Sally Sadoff is an American economist and academic who serves as the Arthur Brody Chair in Management Leadership and Professor of Economics and Strategy at the Rady School of Management at the University of California, San Diego. She is known for her research in applied microeconomics, with a focus on behavioral economics, experimental economics, labor economics, and human capital development. She has been cited in national media for her research on educational performance and behavioral interventions and appeared on the Freakonomics podcast.

== Education ==
Sadoff earned her Bachelor of Arts degree in Economics from Harvard University in 2000. She completed her Master of Arts in Economics at the University of Chicago in 2008, followed by her Ph.D. in Economics from the same institution in 2010.

== Career ==
After completing her doctoral studies, Sadoff served as a Griffin Postdoctoral Scholar at the University of Chicago from 2010 to 2011. She then joined the faculty at UC San Diego's Rady School of Management as an Assistant Professor in 2011, and to Associate Professor in 2019, was promoted to Full Professor in 2023. She currently holds the Arthur Brody Chair in Management Leadership.

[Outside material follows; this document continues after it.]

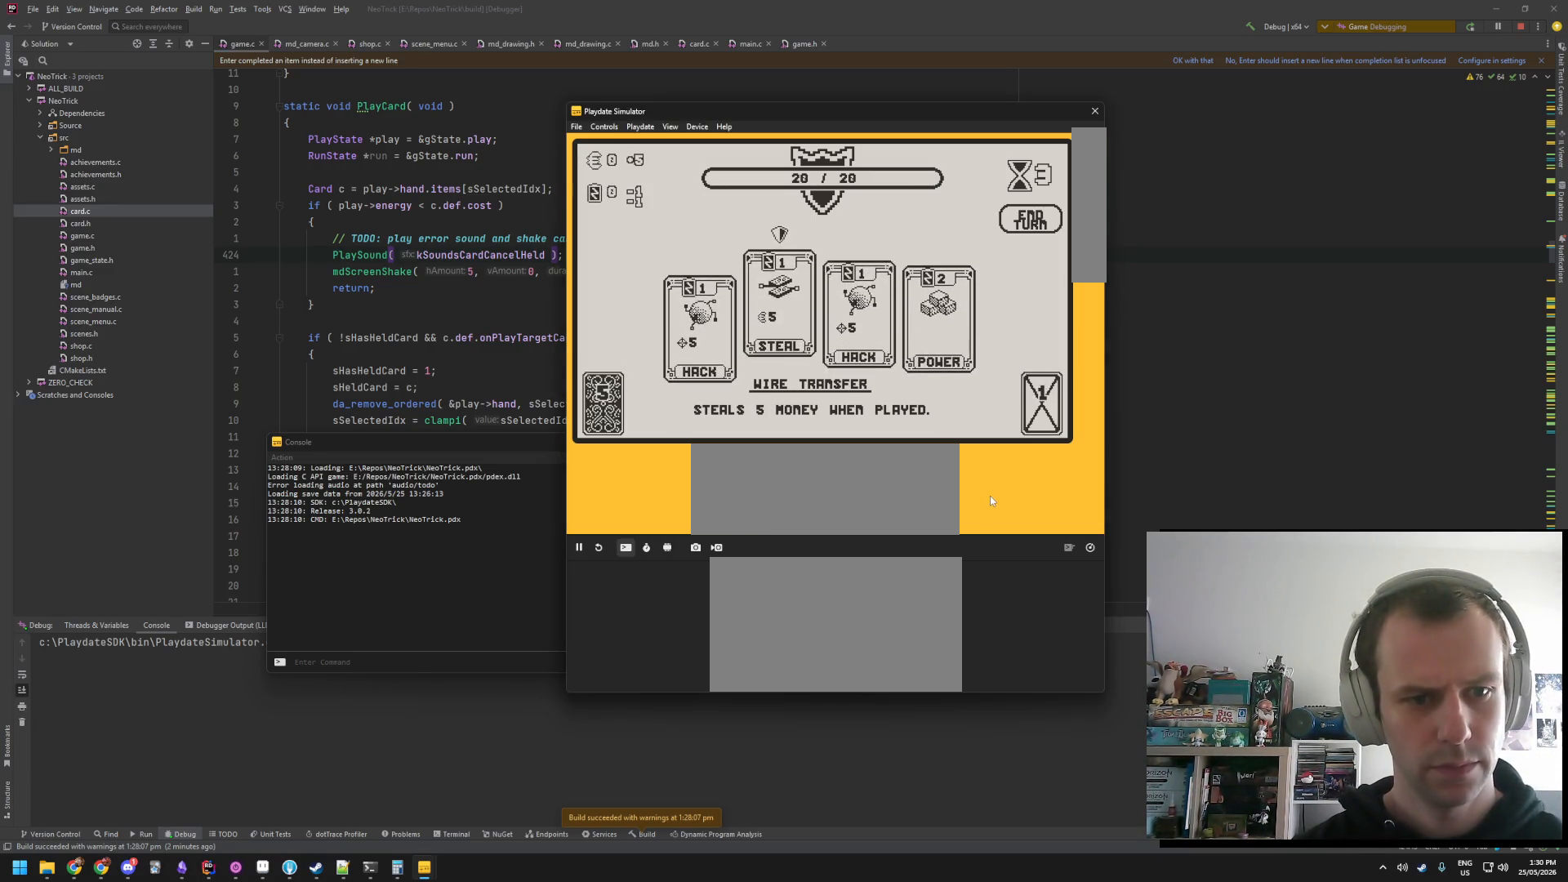
{"buttons": [], "events": [[233, "A", "down"], [366, "A", "up"]]}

In 2015, Sadoff served as a Visiting Assistant Professor at The Ohio State University.

== Research ==
Sadoff's research in applied microeconomics focuses on behavioral economics, experimental economics, labor and human capital. Her work extensively uses field experiments to study educational interventions and behavioral economics applications. Her studies on student motivation, incentives, and effort in standardized testing have been featured in major media outlets.

=== Education research ===
Much of Sadoff's research has focused on educational policy and student motivation. Her notable collaborations include work with economists Steven Levitt, John A. List, and others on projects examining how behavioral economics can improve educational outcomes. One of her most cited papers, "The Behavioralist Goes to School: Leveraging Behavioral Economics to Improve Educational Performance," published in the American Economic Journal: Economic Policy in 2016 with Steven Levitt, John A. List, and Susanne Neckermann, explores how behavioral insights can be applied to educational settings.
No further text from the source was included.